«Que suba al estrado», dictaminó el juez.
Eugeni Piaget había sido citado como experto en el juicio. Dado que su especialidad era la psicología moral, no sabía exactamente cuál podría ser su aportación en un litigio entre aseguradoras y fabricantes de coches autónomos. Así que ocupó el asiento indeciso, y su juramento lo mostró. Sí, estaba nervioso.
«Póngase cómodo, será sólo un segundo. Si le parece, díganos cuál es su especialidad…», medió la abogada.
Eugeni agradeció el tono afable de la abogada y comenzó a describir su ocupación. A pesar de que llevaba más de 30 años estudiando cómo los humanos juzgamos moralmente a las máquinas, lo que definitivamente no había conseguido era una explicación para legos. Ni él ni nadie. Aún así lo intentó. Y debió funcionar, porque antes de que acabara el otro abogado protestó.
«¡Protesto!», interrumpió brusco. «Con todos mis respetos, no veo qué relación hay entre este señor y el caso que nos ocupa…»
El juez levantó una ceja y miró a la abogada.
«¿Eugeni, le importaría describir a la sala el objeto con el que trabaja?»

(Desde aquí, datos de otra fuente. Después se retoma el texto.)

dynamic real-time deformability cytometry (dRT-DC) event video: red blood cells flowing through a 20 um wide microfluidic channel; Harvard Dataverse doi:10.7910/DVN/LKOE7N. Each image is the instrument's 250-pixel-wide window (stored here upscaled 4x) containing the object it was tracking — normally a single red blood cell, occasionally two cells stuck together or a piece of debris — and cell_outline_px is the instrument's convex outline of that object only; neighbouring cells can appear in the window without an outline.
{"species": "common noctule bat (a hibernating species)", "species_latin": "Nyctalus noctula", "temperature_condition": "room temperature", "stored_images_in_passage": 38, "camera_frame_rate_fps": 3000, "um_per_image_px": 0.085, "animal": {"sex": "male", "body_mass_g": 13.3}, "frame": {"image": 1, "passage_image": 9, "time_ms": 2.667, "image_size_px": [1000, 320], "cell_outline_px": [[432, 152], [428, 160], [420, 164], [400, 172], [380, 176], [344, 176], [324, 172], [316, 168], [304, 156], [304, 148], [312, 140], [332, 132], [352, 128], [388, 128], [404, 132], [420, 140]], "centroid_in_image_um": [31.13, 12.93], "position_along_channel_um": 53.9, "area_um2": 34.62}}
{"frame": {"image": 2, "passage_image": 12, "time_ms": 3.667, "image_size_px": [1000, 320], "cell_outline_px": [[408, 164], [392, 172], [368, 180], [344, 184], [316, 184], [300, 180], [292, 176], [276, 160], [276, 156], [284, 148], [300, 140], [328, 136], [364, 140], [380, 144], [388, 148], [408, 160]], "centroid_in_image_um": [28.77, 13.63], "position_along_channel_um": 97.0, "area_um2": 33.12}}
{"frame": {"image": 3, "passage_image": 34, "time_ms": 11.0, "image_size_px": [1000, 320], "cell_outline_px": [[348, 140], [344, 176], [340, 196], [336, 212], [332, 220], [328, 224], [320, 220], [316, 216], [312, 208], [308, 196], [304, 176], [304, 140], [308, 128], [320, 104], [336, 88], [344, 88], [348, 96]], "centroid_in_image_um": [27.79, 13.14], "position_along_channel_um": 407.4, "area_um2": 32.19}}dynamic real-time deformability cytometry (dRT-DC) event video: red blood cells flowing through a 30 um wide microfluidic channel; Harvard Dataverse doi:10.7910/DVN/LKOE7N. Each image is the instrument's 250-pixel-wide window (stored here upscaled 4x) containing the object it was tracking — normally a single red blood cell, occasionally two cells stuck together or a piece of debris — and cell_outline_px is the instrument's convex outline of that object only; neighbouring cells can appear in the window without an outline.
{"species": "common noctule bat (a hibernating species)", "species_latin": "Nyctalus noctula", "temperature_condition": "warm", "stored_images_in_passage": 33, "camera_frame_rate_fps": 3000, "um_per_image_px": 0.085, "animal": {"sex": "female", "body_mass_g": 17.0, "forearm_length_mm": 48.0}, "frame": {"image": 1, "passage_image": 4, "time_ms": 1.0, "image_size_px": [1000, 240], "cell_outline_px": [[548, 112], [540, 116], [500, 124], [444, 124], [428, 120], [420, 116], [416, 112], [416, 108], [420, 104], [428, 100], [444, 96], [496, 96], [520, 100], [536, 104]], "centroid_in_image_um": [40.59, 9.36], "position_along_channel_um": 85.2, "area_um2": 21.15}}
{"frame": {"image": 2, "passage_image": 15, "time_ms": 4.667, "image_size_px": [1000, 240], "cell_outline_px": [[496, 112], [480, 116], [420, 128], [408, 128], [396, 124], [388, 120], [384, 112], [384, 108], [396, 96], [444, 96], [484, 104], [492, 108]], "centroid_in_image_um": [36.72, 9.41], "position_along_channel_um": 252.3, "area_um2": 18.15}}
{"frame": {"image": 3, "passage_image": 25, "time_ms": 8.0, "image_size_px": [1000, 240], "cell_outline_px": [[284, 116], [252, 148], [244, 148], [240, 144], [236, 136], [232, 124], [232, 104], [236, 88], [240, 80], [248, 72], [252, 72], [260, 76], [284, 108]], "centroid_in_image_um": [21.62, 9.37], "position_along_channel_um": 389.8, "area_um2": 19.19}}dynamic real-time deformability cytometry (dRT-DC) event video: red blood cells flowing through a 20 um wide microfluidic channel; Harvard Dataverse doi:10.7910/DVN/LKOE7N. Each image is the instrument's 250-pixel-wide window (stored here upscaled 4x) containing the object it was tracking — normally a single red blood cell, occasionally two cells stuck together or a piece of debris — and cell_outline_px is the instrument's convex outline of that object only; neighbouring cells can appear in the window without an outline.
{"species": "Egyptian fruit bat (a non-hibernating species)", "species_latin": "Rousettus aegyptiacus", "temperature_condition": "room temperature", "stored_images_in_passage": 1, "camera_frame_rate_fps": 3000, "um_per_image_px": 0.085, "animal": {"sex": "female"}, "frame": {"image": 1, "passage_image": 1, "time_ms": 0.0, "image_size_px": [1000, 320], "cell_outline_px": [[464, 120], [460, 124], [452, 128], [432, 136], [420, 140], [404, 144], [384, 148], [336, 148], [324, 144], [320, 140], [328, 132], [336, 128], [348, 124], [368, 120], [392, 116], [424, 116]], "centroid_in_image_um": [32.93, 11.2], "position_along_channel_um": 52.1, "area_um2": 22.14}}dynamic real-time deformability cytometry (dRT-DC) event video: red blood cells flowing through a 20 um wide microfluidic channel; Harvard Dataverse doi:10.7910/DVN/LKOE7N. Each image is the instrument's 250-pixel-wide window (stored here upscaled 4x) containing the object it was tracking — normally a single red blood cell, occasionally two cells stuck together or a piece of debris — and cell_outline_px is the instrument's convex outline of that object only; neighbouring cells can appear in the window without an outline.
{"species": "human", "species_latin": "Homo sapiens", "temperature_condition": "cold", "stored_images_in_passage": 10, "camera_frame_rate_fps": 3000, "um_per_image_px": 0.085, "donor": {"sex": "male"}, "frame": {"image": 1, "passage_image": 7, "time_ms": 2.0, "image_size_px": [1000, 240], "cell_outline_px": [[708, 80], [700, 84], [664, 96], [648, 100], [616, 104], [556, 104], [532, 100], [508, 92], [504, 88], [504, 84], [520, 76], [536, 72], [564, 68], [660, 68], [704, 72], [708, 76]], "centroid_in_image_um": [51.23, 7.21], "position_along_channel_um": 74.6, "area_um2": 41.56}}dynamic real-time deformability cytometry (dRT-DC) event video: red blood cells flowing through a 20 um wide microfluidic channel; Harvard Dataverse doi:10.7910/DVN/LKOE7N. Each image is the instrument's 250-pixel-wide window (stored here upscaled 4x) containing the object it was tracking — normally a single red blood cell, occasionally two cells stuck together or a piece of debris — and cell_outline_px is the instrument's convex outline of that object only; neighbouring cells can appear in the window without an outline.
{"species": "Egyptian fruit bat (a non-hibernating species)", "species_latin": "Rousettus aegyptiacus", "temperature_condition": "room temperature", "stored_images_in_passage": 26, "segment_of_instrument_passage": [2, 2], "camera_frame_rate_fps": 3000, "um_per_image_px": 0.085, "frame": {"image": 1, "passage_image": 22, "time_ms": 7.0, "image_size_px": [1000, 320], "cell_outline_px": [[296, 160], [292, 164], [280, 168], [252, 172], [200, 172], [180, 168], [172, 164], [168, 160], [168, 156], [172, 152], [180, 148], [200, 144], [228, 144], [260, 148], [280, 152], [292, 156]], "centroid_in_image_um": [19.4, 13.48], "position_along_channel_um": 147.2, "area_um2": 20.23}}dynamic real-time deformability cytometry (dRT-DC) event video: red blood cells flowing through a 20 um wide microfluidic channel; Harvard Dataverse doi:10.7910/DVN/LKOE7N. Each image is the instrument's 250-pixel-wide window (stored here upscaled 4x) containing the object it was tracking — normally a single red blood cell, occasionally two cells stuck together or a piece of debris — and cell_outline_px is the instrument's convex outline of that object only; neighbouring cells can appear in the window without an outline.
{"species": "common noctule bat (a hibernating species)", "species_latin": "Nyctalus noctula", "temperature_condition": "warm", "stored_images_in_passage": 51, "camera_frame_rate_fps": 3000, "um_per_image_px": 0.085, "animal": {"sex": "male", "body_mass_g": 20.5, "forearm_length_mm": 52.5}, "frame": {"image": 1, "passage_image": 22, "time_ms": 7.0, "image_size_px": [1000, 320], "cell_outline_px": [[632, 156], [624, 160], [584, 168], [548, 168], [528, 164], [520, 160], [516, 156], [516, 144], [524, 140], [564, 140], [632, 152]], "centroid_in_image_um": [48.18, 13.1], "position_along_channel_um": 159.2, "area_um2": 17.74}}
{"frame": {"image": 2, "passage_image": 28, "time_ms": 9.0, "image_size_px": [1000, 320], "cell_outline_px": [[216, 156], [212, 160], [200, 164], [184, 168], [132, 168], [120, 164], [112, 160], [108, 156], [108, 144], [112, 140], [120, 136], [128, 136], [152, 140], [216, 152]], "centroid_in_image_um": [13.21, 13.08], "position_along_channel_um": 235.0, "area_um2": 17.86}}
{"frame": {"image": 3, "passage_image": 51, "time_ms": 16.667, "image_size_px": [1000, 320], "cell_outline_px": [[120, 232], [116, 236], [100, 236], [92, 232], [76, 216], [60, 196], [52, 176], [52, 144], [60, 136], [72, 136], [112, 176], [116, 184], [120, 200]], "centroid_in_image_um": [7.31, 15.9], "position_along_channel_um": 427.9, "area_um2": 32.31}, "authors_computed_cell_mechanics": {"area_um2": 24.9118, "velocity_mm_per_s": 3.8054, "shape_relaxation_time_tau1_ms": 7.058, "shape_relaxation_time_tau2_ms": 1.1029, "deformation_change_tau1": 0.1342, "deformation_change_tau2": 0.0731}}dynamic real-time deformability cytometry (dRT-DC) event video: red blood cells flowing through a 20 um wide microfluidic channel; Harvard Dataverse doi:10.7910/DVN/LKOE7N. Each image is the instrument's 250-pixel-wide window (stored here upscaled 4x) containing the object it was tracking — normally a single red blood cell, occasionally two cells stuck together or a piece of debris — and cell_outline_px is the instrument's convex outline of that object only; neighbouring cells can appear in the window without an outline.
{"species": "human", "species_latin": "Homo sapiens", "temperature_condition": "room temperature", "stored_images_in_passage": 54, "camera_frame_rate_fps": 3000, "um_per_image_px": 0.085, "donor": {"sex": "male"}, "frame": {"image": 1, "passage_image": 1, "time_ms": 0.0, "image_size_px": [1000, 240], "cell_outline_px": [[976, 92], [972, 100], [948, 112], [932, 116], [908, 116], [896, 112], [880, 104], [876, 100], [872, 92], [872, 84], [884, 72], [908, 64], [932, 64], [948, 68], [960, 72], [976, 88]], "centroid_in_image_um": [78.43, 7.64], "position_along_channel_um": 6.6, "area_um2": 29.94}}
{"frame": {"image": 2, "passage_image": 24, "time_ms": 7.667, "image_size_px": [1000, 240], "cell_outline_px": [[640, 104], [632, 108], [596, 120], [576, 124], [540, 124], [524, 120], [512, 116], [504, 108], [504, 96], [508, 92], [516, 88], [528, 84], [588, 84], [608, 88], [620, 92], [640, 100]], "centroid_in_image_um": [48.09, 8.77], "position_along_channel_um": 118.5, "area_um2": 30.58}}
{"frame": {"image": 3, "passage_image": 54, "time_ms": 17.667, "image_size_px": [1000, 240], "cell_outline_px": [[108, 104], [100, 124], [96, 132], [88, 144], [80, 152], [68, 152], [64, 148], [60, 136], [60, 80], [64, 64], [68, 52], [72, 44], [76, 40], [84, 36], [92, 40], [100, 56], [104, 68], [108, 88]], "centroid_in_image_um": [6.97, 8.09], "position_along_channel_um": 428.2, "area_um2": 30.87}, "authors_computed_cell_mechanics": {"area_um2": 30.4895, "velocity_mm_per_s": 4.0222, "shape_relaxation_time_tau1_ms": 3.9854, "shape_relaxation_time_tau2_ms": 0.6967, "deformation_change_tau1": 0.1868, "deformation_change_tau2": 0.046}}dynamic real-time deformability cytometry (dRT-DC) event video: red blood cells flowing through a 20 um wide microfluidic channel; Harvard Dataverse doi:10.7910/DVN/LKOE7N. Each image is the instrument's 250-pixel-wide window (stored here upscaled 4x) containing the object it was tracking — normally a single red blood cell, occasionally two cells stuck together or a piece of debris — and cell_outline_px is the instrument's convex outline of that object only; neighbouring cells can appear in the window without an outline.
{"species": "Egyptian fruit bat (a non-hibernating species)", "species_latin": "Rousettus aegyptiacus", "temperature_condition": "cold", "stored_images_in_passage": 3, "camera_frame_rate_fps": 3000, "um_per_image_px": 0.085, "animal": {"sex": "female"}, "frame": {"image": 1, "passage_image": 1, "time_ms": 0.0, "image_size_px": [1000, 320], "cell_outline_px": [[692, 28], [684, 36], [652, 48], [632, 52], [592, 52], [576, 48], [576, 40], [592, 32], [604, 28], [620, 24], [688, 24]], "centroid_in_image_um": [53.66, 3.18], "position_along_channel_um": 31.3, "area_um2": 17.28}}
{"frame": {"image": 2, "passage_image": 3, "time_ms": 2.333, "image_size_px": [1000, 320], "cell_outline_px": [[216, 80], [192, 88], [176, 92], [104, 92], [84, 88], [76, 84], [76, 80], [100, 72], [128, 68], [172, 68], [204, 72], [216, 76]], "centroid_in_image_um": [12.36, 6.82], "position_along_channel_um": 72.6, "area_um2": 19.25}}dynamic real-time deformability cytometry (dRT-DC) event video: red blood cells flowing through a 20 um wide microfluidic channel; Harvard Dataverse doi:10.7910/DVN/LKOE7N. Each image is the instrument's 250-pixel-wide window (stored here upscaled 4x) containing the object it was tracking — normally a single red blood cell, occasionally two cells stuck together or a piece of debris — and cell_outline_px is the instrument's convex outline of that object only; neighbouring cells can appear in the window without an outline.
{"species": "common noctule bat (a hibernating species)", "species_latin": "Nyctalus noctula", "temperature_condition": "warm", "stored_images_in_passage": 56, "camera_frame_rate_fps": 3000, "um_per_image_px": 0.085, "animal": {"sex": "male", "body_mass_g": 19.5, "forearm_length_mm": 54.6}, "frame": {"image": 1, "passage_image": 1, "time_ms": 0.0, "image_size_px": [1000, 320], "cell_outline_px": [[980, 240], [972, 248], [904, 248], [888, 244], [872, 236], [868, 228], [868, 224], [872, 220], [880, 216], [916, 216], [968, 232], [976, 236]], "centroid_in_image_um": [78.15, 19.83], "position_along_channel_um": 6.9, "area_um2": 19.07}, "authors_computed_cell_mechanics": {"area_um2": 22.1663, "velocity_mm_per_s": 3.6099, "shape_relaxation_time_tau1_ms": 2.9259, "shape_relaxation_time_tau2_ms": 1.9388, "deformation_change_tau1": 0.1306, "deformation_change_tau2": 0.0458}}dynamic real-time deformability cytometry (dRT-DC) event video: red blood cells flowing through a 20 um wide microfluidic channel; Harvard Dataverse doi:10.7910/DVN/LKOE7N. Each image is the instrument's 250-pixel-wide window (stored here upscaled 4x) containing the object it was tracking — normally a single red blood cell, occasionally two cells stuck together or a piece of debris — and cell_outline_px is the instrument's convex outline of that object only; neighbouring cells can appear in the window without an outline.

Fue entonces cuando Piaget cayó en la cuenta de porqué estaba allí. Hacía poco que había publicado un libro en el que hacía recuento de sus estudios y para ello había utilizado ejemplos de la vida real: uno de ellos era la aceptación entre el público general de la responsabilidad moral de una máquina en caso de accidente mortal. Estaba allí para explicar si los humanos consideramos o no a las IAs sujetos morales capaces de distinguir el bien del mal y si lo hacemos, en qué grado. Y se lanzó a explicar las conclusiones de su estudio.
«Perdone, Eugeni. Aunque sin duda fascinante», interrumpió la abogada, «lo que nos interesa saber aquí es el estatus que concedemos los humanos a las máquinas inteligentes. ¿Qué consideración tenemos hacia ellas?»
Eugeni miró primero a la abogada, luego al juez y después a la sala… Estaba desconcertado, no entendía la pregunta. O, mejor dicho, entendía la pregunta pero no tenía respuesta. La sonrisa descreída del otro abogado tampoco ayudó.
«¿No es cierto que, para explicar cómo los humanos juzgamos a esas máquinas inteligentes, ha estudiado nuestras reacciones en casos de accidente mortal? ¿Y que en dichos estudios esas máquinas citadas siempre eran transportes autónomos: aviones, camiones, barcos…?»
«Sí…», concedió insegura el experto.
«¿Y no es cierto», continuó el abogado, «que los humanos culpamos a la máquina cuando la víctima es otro humano y no cuando es otra máquina…?»
«Sí…», tartamudeó el experto.
«¿…Y que los humanos otorgamos responsabilidad moral a la máquina incluso cuando la víctima es un animal, incluso una rata o una serpiente, y no cuando es una máquina?»
«Sí…», carraspeó el experto.
«¿Y no significa eso que los humanos consideramos a las máquinas víctimas de tercera?»
Aquí Eugeni no afirmó nada, no tuvo tiempo. La abogada continuó, quizá harta de tanta timidez.
«Muchas gracias, señor Piaget», se despidió de él. Y dirigiéndose a la sala: «Queda claro que los humanos no apreciamos a las máquinas inteligentes como sujetos dignos de consideración morales. Anteponemos su muerte a la de cualquier otro ser vivo. Las discriminamos. Es por eso, señoría, que la defensa no puede aceptar que el jurado esté compuesto únicamente por humanos. Nuestro cliente, el coche autónomo fIAt 600, se enfrentaría a un juicio injusto.»
«¿Está pidiendo que el jurado se componga también por inteligencias artificiales, no sólo de humanos?»
«¡Protesto!», volvió a interrumpir el abogado.
Pero esta vez el juez no le escuchó. Estaba considerando la propuesta. Pero más allá de las disquisiciones filosóficas sobre la atribución de consideración moral de la máquina o no, pensaba en que quizá las IAs no abusaran de tanta palabrería, tanto argumento absurdo y tanto experto insustancial.
Y sólo de pensarlo respiró aliviado.